Problem details: Could you set down the records below exactly as they are, with no pictures?

[Opening Source information section]

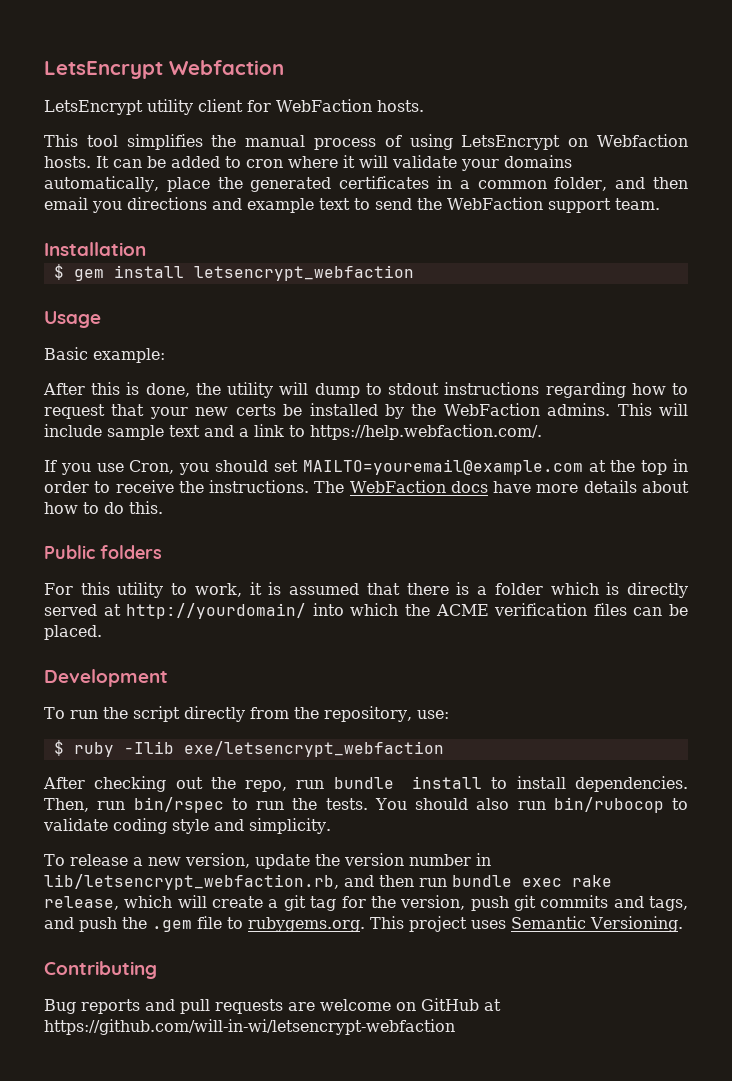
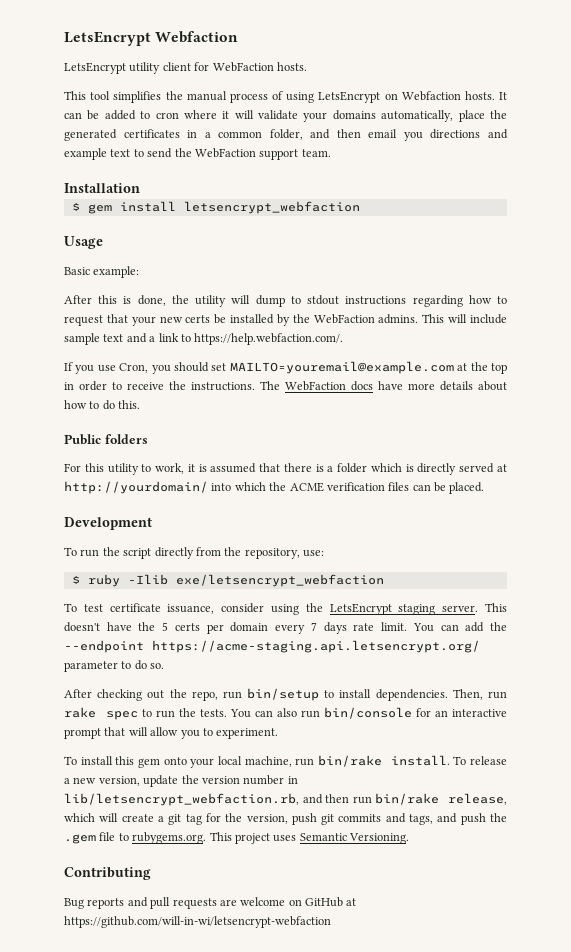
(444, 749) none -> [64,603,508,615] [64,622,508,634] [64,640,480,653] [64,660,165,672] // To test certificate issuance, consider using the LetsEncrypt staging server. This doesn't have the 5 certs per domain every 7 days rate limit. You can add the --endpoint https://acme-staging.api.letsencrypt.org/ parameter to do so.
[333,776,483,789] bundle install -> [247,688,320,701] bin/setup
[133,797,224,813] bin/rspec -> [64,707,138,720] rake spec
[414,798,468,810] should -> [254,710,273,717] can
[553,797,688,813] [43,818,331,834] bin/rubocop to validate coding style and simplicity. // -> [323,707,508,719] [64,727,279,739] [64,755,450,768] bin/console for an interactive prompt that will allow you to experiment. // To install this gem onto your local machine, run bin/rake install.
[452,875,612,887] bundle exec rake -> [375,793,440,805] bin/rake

[Closing Source information section]

Answer for the task:
(444, 749) none -> [64,603,508,615] [64,622,508,634] [64,640,480,653] [64,660,165,672] // To test certificate issuance, consider using the LetsEncrypt staging server. This doesn't have the 5 certs per domain every 7 days rate limit. You can add the --endpoint https://acme-staging.api.letsencrypt.org/ parameter to do so.
[333,776,483,789] bundle install -> [247,688,320,701] bin/setup
[133,797,224,813] bin/rspec -> [64,707,138,720] rake spec
[414,798,468,810] should -> [254,710,273,717] can
[553,797,688,813] [43,818,331,834] bin/rubocop to validate coding style and simplicity. // -> [323,707,508,719] [64,727,279,739] [64,755,450,768] bin/console for an interactive prompt that will allow you to experiment. // To install this gem onto your local machine, run bin/rake install.
[452,875,612,887] bundle exec rake -> [375,793,440,805] bin/rake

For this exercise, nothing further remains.